Neil Brown wrote:
>
> On Monday November 27, [EMAIL PROTECTED] wrote:
> > using reiserfs over raid5 with 5 disks. This is unnecessarily suboptimal, it
>should be that parity
> > writes are 20% of the disk bandwidth. Comments?
> >
> > Is there a known reason why reiserfs over raid5 is way worse than ext2. Does ext2
>optimize for
> > raid5 in some way?
> >
> > Hans
> > -
> > To unsubscribe from this list: send the line "unsubscribe linux-raid" in
> > the body of a message to [EMAIL PROTECTED]
>
> Having read the 6 or so followups to this question so far, I see there
> is a reasonable mixture of information and misinformation floating
> around.
> As the the author of some of the software raid code in 2.4, and as one
> who has looked at it deeply and think I understand it all, let me try
> to present some useful facts.
>
> 1/ raid5 maintains a stripe cache, currently containing 128 stripes,
> each as wide as one filesystem block (not on raid5 chunk!).

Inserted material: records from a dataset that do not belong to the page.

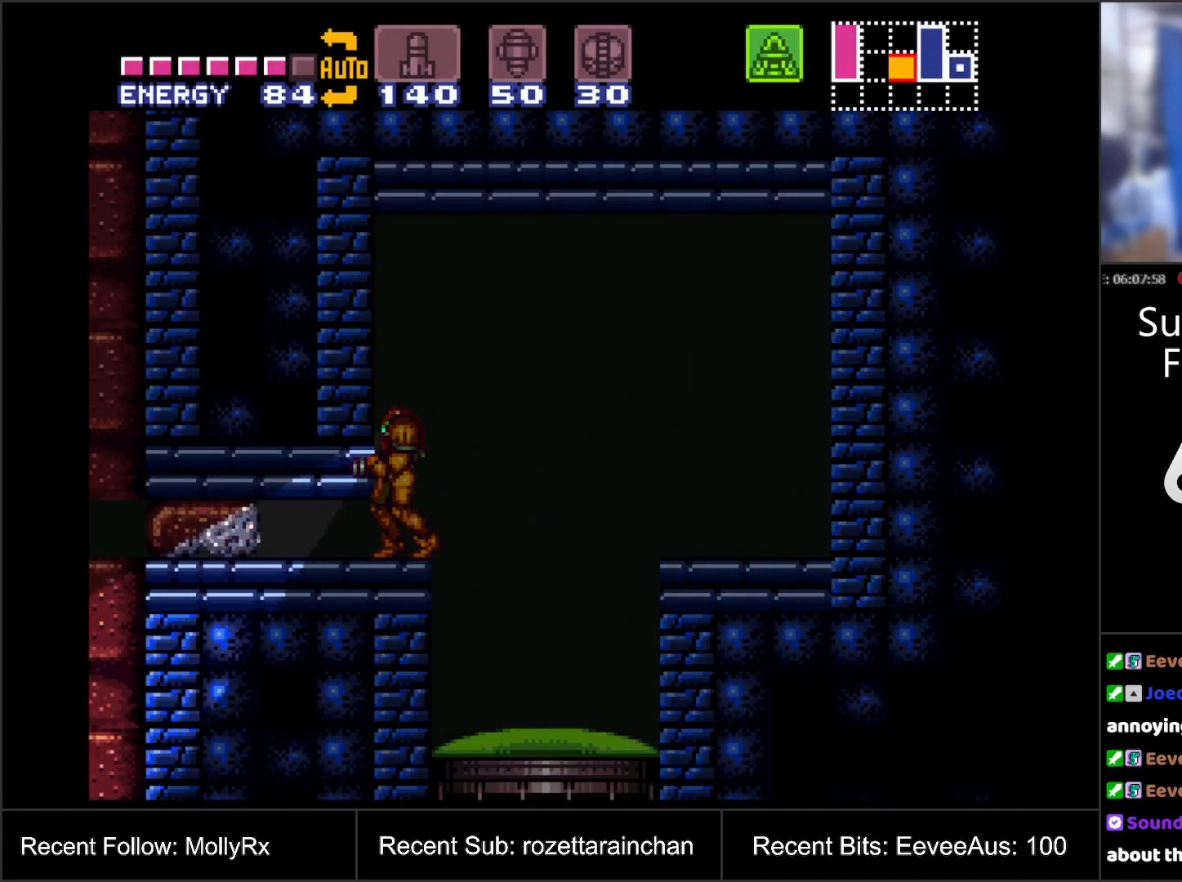
{"buttons": ["A", "DPAD_UP"], "events": []}
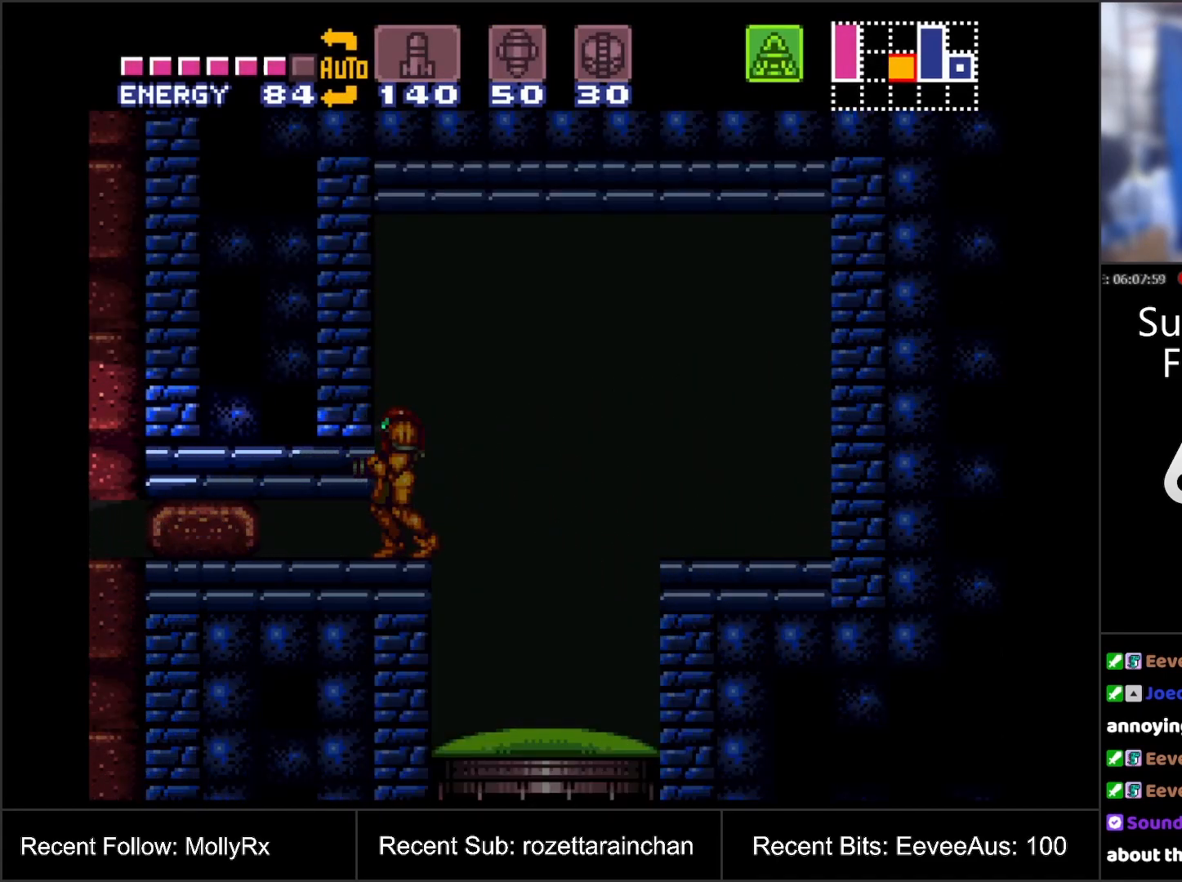
{"buttons": ["A", "DPAD_UP"], "events": []}
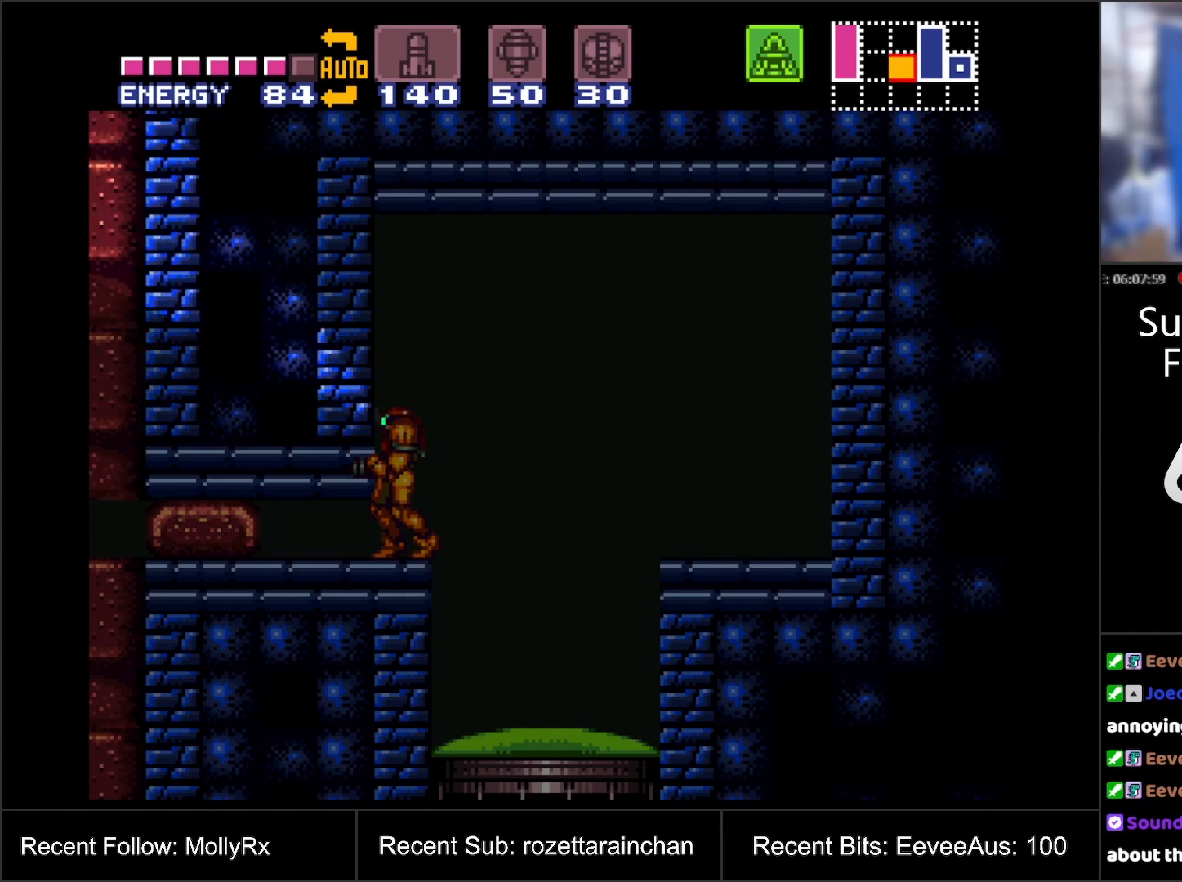
{"buttons": ["A", "DPAD_UP"], "events": []}
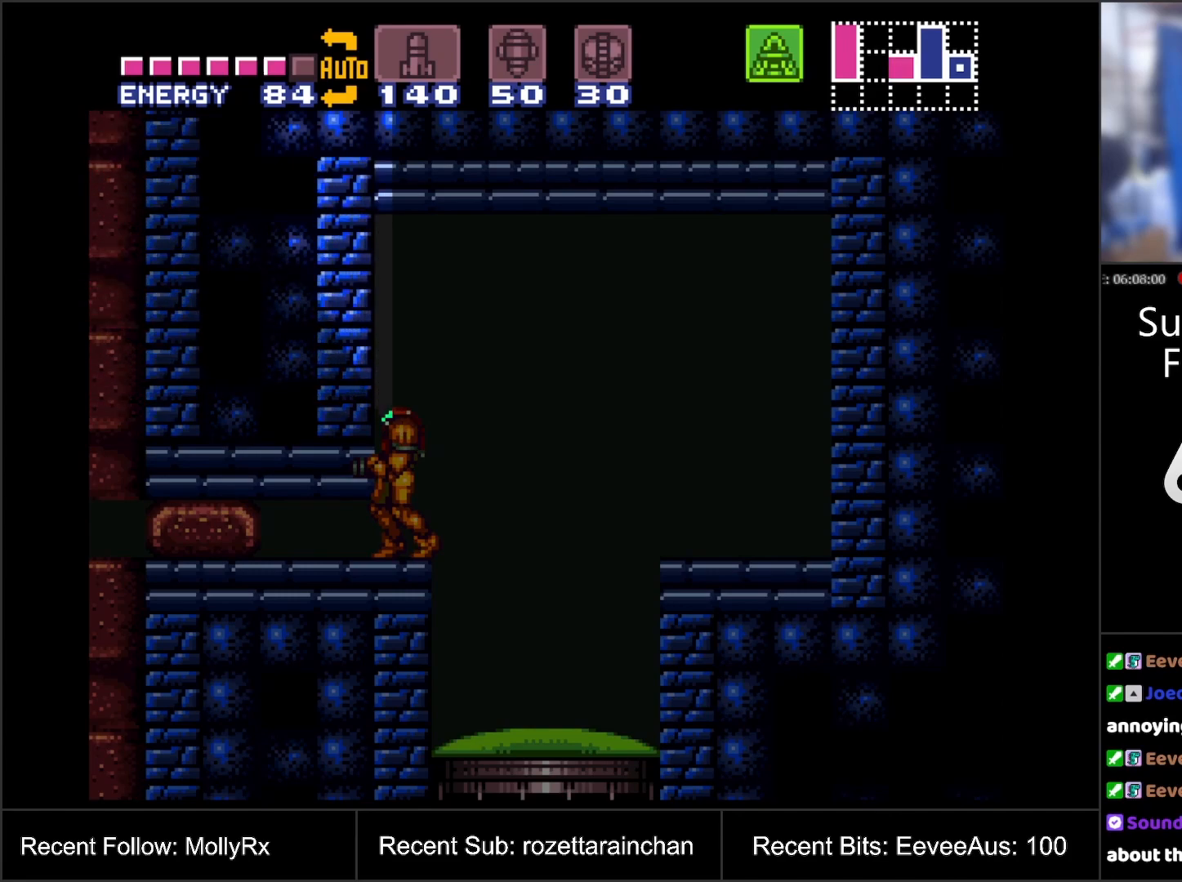
{"buttons": ["A", "DPAD_DOWN"], "events": [[133, "DPAD_RIGHT", "down"], [133, "DPAD_UP", "up"], [217, "DPAD_RIGHT", "up"], [250, "DPAD_DOWN", "down"]]}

> When a read or write request arrives, it is attached to the
> appropriate stripe. If the needed stripe is not in the cache, a
> free one is allocated. If there are no free stripes, 1/8 of the
> cache is freed up.
>
> 2/ raid5 uses one of two methods to write out data and update the
> parity for a stripe, rmw or rcw.
>
> rmw: The Read Modify Write method reads the old parity block, and
> the old data blocks for any block that needs to be written,
> calculates the correct parity by subtracting the old data
> blocks, and adding the new data blocks to the parity block, and
> then writing out the new data and new parity. Note that some
> old data may already be in the cache, and so will not need to be
> read.
>
> rcw: The ReConstruct Write method reads any data for blocks in the
> stripe that do NOT need to be written, and then calculates the
> correct parity from all current data (whether old or new) and
> writes out the new data and the new parity.
>
> It chooses between these two methods based on how many blocks need
> to be pre-read before the parity calculation can be made.
>
> 3/ In 2.4 (but not in 2.2) access to the stripe cache is overly single
> threaded in the sense that only one request can ever be attached to
> a given stripe at a time. I gather that this was because the
> author was faced with a need to make the code SMP safe (which was
> not an issue in 2.2 do to the presence of the BKL) and not a lot of
> time to work on it. The resulting solution works, but is not optimal.
>
> Bless with more time, I have a patch which relaxes this restriction
> and substantially improves throughput. See
> http://www.cse.unsw.edu.au/~neilb/patches/linux/
>
> It could be precisely this issue that Hans is seeing (if he is
> using 2.4. He didn't say).
>
> 4/ As someone mentioned, the only optimisation ext2 has for raid is
> the "-R stride" option.
> This tells ext2 the stride sizeof the raid array, meaning the
> minimum stretch of virtual addresses that will span every device in
> the array. This is (the number of drives minus 1) times the chunk
> size. I believe that mkfs.ext2 wants this in units of the
> filesystem-block-size, but I'm not sure.
>
> The effect of this is to position frequently accessed metadata,
> such as allocation bitmaps, at different offsets into the stride, so
> that it will get allocated evenly over all the different devices in
> the array, so that there is no 'hot-drive' for metadata access.
>
> 5/ The best way to write to a raid5 array is by writing large
> contiguous stretches of data. This should allow the raid5 array to
> collect blocks into stripes and write a full stripe at a time,
> which will not require any pre-reading. However it is not easy to
> do this in Linux.
>
> The "Best" interface for efficiently writing data is to have an
> asynchronous write, and a synchronous flush.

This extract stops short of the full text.